A half-circular segment with radius $R$ has total charge $Q$ distributed uniformly along length $L$. The total electric field at the origin due to this charge segment is $E_0 \hat{i}$. What is the electric field $E$ at the origin produced by a quarter-circular segment with the same radius $R$ and total charge $Q$?
My thinking was that now there is no symmetry cancelling the $j$ component and also, given the direction of the vectors, that the $j$ would be positive and the $i$ would be negative (this all seems correct).
However, I derived my E-field formula for the half segment to be
$$E=2KQ/\pi^2 \, .$$
Therefore, I assume $r=\sqrt 2$, $E=E_0 \hat{i}$.
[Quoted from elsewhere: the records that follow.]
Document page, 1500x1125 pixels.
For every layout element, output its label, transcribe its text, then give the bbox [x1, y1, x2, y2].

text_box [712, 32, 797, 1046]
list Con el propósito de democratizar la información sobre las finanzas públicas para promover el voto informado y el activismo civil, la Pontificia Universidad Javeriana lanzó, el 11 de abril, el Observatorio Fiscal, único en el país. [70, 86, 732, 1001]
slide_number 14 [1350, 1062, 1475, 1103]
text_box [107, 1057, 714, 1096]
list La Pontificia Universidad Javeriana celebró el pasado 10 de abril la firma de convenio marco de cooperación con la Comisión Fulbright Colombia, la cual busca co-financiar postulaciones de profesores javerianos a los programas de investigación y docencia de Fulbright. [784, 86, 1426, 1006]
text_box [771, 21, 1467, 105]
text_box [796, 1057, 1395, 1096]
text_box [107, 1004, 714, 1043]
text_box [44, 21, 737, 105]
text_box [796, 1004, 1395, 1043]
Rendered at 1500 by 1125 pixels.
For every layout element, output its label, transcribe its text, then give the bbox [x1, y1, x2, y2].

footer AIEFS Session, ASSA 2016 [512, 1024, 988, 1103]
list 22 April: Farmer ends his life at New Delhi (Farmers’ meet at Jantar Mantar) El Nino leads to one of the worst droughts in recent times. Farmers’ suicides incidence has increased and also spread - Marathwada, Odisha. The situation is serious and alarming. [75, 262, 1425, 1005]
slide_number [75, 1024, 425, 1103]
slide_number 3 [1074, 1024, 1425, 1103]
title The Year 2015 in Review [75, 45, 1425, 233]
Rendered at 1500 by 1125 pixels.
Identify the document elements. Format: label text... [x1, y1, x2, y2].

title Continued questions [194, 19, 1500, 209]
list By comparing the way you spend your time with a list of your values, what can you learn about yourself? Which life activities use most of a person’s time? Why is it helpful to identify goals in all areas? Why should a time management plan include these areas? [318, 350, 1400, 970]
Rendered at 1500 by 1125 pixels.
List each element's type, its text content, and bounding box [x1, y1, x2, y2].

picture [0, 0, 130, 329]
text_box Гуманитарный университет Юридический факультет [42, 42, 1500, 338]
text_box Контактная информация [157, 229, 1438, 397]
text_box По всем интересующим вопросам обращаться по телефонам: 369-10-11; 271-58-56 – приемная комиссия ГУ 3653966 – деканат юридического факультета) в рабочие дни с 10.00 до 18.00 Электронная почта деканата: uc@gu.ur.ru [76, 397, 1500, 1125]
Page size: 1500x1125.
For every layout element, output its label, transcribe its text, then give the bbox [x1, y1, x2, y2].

Given this, I said that for the quarter segment, $E=KQ/\pi r^2$, meaning for the same $KQ/r^2$, I would have $2E_0 \hat{i}$ and $2E_0 \hat{j}$, giving $[-2E_0 \hat{i}+2E_0 \hat{j}]$.
However, the correct answer is in fact $E_0 \hat{i} + E_0 \hat{j}$.
Why?
Best Answer
This diagram should make it clear:
The blue line is the vector sum of the red and green vectors - which are generated by the quarter segments of charge respectively. The vertical components cancel, the horizontal components add. So the horizontal (or vertical) component of either of them is $\frac{E_0}{2}$
Now if you have a charge Q on a quarter segment, the charge density is twice as big as if the charge was distributed over the semicircle
I think you should be able to see how to scale things from here.
Obviously - the signs of things will depend on the exact geometry. Without a diagram from you I didn't want to attempt to get into that; I am just trying to explain the factor 2.